Shoulder to shoulder, elbow to elbow
If you ride in a compact group, then you will often touch each other. If you are smart you will lean with your shoulder or elbow against one another. That way the two of you are more stable and your handle bars will not interlock.
Not shy away
For some of us, body contact on the bicycle feels awkward, often unconsciously. It feels scary or inappropriate to touch one another. If they ride side by side and come too close to one other, they lean away. Leaning away, however, is dangerous! You may become unbalanced and your handle bars may interlock.
If you touch each other, you can avoid interlocking your handle bars by pushing yourself with elbow and shoulder away from the other, and lean against each other. Try leaning against each other deliberately. And then steer away. Staying close together will help.
Exercise prolonged leaning. Try to relax, you’ll notice that it’s getting easier and your corrections will become smaller and smaller. On a stretch of road, for instance with the straight headwind, you can reduce the combined frontal surface by leaning, and, in one way or another, you’ve become a ‘lateral tandem’. Quite a nice feeling when the two of you become one.
Professional races may be filmed from a helicopter. Especially in the final kilometers on the way to a final sprint you may very well see how much leaning and touching there is, using shoulders, elbows, or with a hand on the back. The term ‘butting’ is coined to this. That word is far too negative for what happens, making sure no accidents happen at a raging pace while fighting for your position. It’s nice to see how this ‘blind rage’ in the legs can go together with a cool head to prevent accidents from happening. Keeping a clear head in all this mayhem is the sign of a true professional.
In the video below you see Matthieu van de Poel putting a hand on Sinkeldam’s back to signal him that he was coming. In full final sprint! Beautiful and competent solved by both riders. There was also no (request for) disqualification or discussion afterwards.
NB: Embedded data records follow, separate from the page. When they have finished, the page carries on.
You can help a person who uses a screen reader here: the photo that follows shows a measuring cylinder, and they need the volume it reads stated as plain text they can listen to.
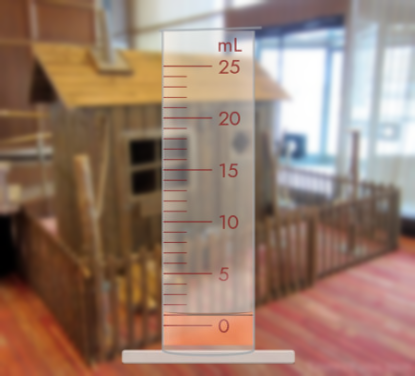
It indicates 1 mL
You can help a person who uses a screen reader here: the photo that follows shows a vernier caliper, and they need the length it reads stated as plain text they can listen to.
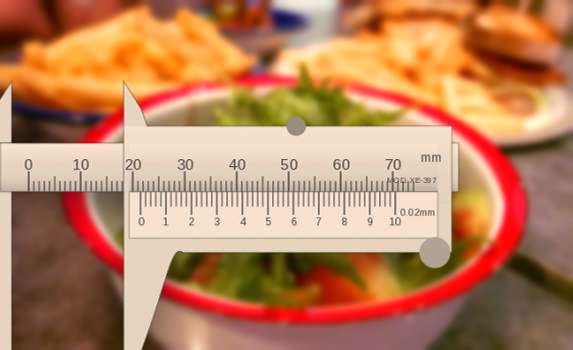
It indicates 21.5 mm
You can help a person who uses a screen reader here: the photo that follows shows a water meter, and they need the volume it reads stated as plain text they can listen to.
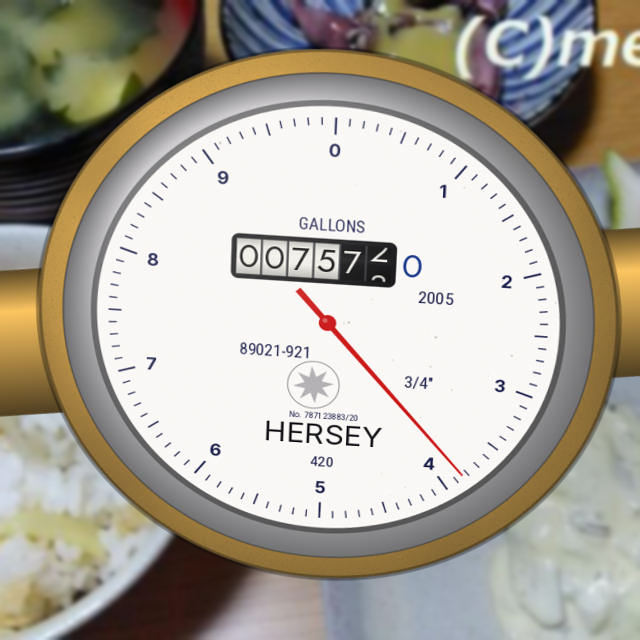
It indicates 75723.8 gal
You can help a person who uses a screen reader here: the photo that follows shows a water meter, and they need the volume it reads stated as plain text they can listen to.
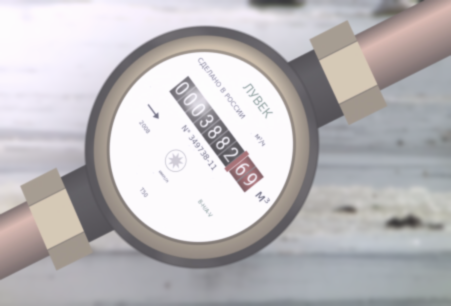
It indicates 3882.69 m³
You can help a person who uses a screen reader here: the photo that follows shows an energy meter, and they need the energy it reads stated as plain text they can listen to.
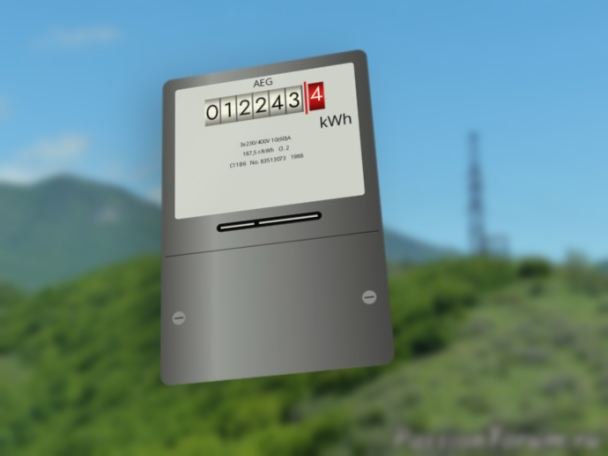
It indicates 12243.4 kWh
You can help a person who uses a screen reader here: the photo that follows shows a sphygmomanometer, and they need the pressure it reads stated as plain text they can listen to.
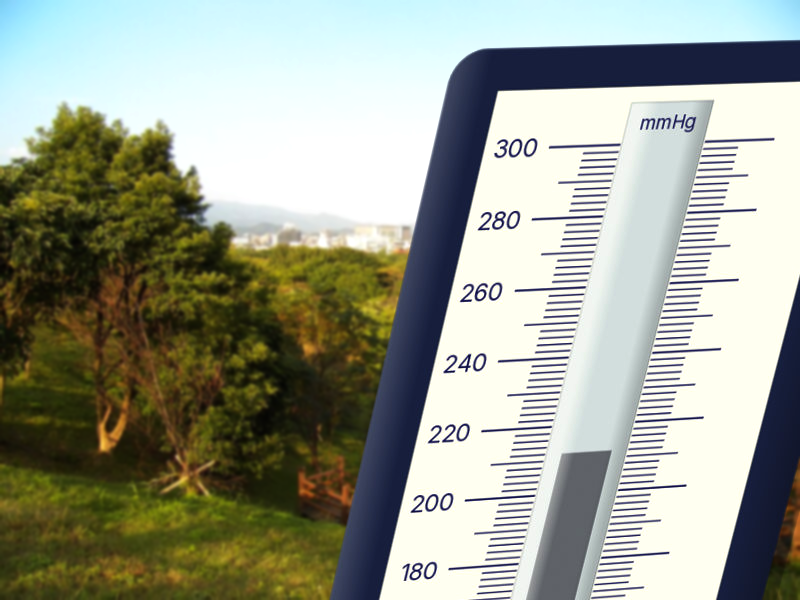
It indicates 212 mmHg
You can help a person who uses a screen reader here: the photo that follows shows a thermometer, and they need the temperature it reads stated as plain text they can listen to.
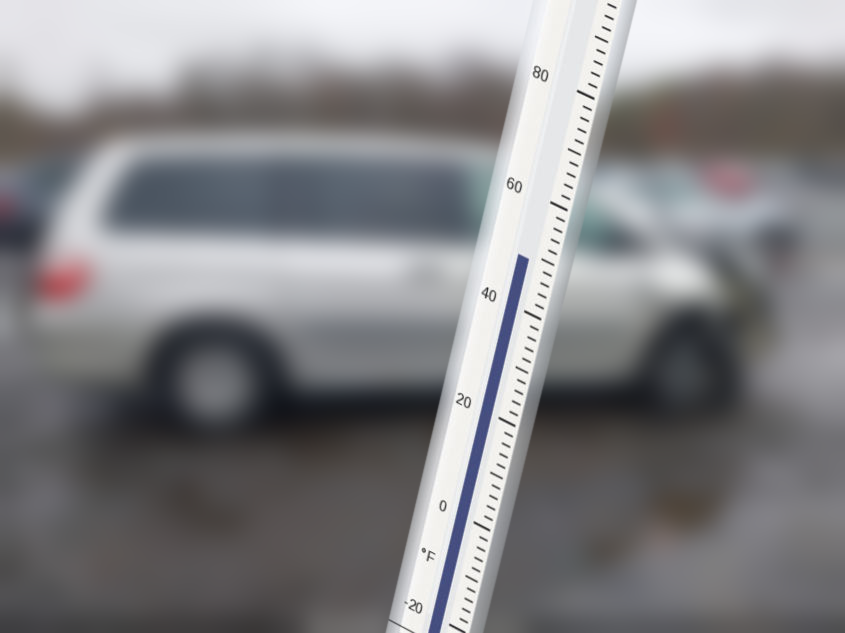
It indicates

Quite often it is convenient to push. If someone is suffering, you not only offer moral support, but also helps him directly.
In a double echelon, sometimes someone struggles through the wind to take the lead. The next man or woman pushes him quietly to the lead and then immediately takes the lead himself. Pushing also needs to be learned. When pushing, you should not push to the side. Not only will you push the other away from you, but you yourself will deviate the other way. So, you push him or her as much as possible in the middle of the lower back. That way, you form a so-called Russian echelon.